Random musing about words and spam
Spammers recently adopted tactics of using randomly generated words, eg. "wryqf", in both the subject and the body of the message. These "pseudowords" are random, which makes them different from real words that are made of syllables. Could the pseudowords be easily detected by their characteristics, eg. presence of syllables, wovel-consonant sequences/ratio, something like that? This could shift the balance of force in spam detection again, until the adversary will be forced to adopt the tactics of generating the random words from syllables instead of characters. Presence of pseudowords then could be added as one of spam characteristics.
Hello, On Wed, 3 Sep 2003, Thomas Shaddack wrote:
Spammers recently adopted tactics of using randomly generated words, eg. "wryqf", in both the subject and the body of the message. These "pseudowords" are random, which makes them different from real words that are made of syllables.
Could the pseudowords be easily detected by their characteristics, eg. presence of syllables, wovel-consonant sequences/ratio, something like that? This could shift the balance of force in spam detection again, until the adversary will be forced to adopt the tactics of generating the random words from syllables instead of characters. Presence of pseudowords then could be added as one of spam characteristics.

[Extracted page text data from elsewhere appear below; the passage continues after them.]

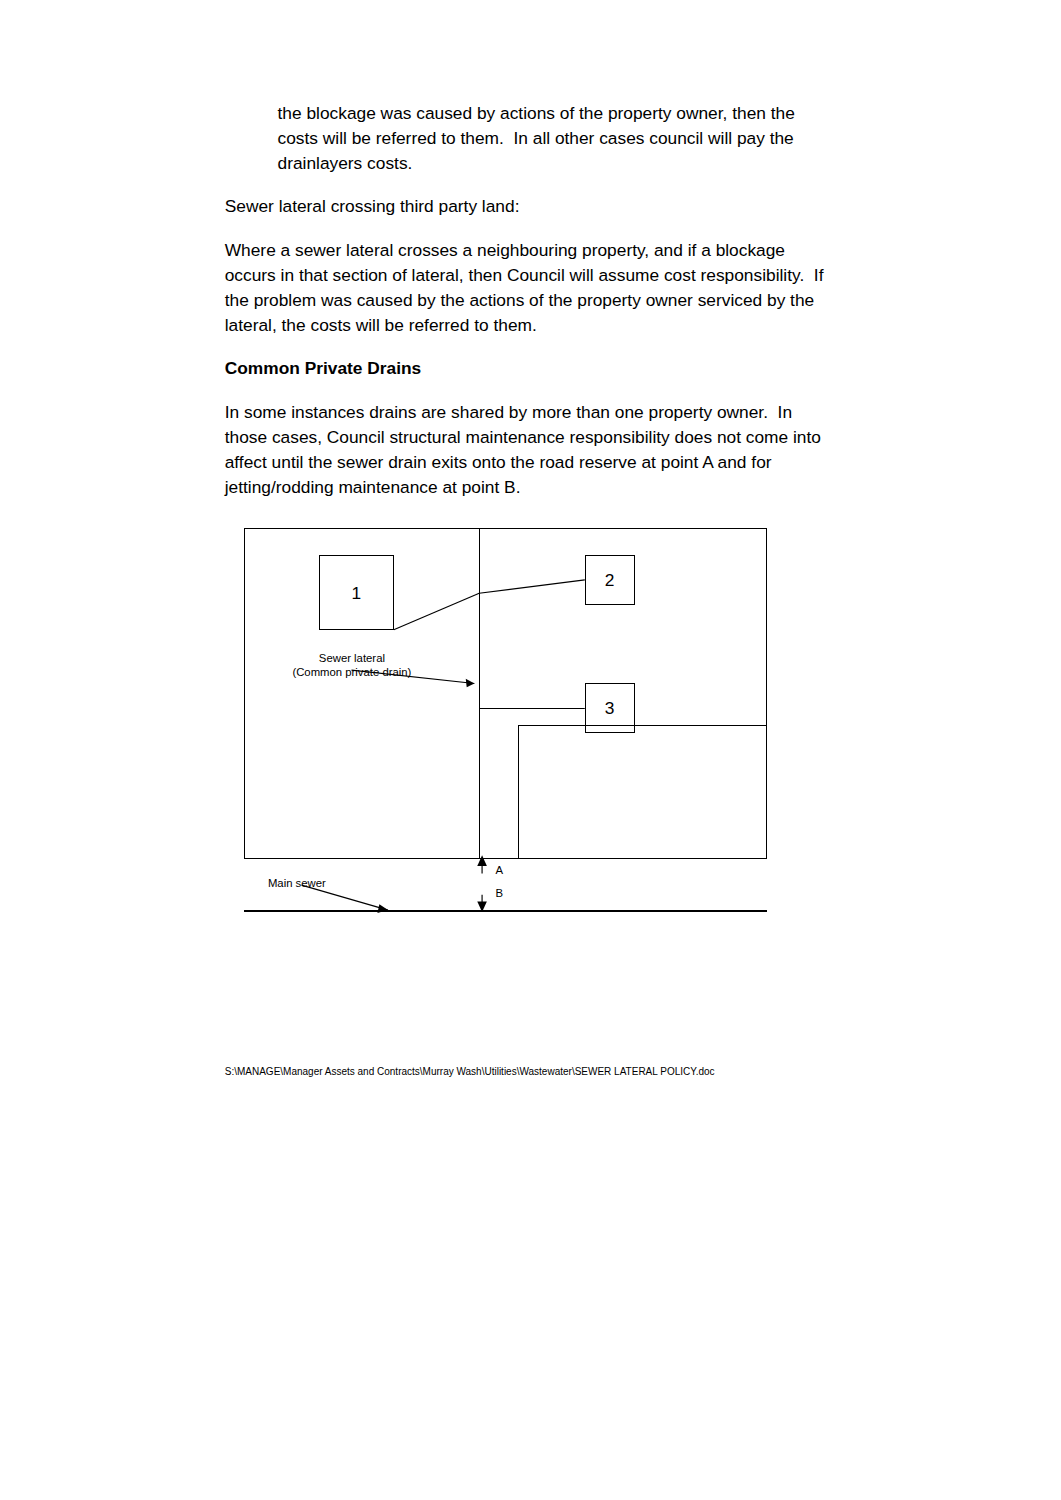the blockage was caused by actions of the property owner, then the costs will be referred to them. In all other cases council will pay the drainlayers costs.
Sewer lateral crossing third party land:
Where a sewer lateral crosses a neighbouring property, and if a blockage occurs in that section of lateral, then Council will assume cost responsibility. If the problem was caused by the actions of the property owner serviced by the lateral, the costs will be referred to them.
Common Private Drains
In some instances drains are shared by more than one property owner. In those cases, Council structural maintenance responsibility does not come into affect until the sewer drain exits onto the road reserve at point A and for jetting/rodding maintenance at point B.
1
2
3
Sewer lateral
(Common private drain)
Main sewer
A
B
S:\MANAGE\Manager Assets and Contracts\Murray Wash\Utilities\Wastewater\SEWER LATERAL POLICY.doc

I have, for a year or so now, been wondering about all the odd character strings I am finding in the subjects and body of my spam, and I too thought about keying on these for detection. However, I immediately abandoned the idea, as a quick glance over the content of my legitimate email - to and from developers, technical mailing lists, etc., revealed that almost all of my legitimate email also contains seemingly random bits of gibberish and pseudowords. Try to write the logic that distinguishes this: if_gre in the tree passes the mbuf to netisr_dispatch(), which in turn calls if_handoff(), which does something similar. (hackers@freebsd.org) from this: dyeiluykxoer dyeiluykcqkutknig dyeiluykkrpmhrku dyeiluykngeqx dyeiluykoybim dyeiluykbihlyrelg dyeiluyktwucinmdyeiluykwenmttwvm (actual spam) I must reiterate that, given the relentless efficiency of spam-spiders, merely publishing a shadow email address on all web documents that your real email address reside on, and deleting all email sent to both accounts is my current favorite anti-spam mechanism. Simple to DIY, and requires no centralization. ----- John Kozubik - john@kozubik.com - http://www.kozubik.com
On Wed, 3 Sep 2003, John Kozubik wrote:
Try to write the logic that distinguishes this:
if_gre in the tree passes the mbuf to netisr_dispatch(), which in turn calls if_handoff(), which does something similar.
(hackers@freebsd.org)
from this:
dyeiluykxoer dyeiluykcqkutknig dyeiluykkrpmhrku dyeiluykngeqx dyeiluykoybim dyeiluykbihlyrelg dyeiluyktwucinmdyeiluykwenmttwvm
(actual spam)
Quality vs quantity. The ratio of machine-generated words to real-looking ones. The first one has far more negative hits than positive ones, the second one has all positive. (However, this is easy to beat by using randomly selected dictionary words instead. The following step is using a syntactical parser on the level of sentences. The countermove is borrowing random paragraphs of otherwise meaningful text from random websites. Following move is employing of semantical parsers, and then we're waist-deep in artificial intelligence and natural language analysis. It will end there anyway.) Won't work too reliably on its own, at least in the simple version, but could help a Bayesian filter to make a decision.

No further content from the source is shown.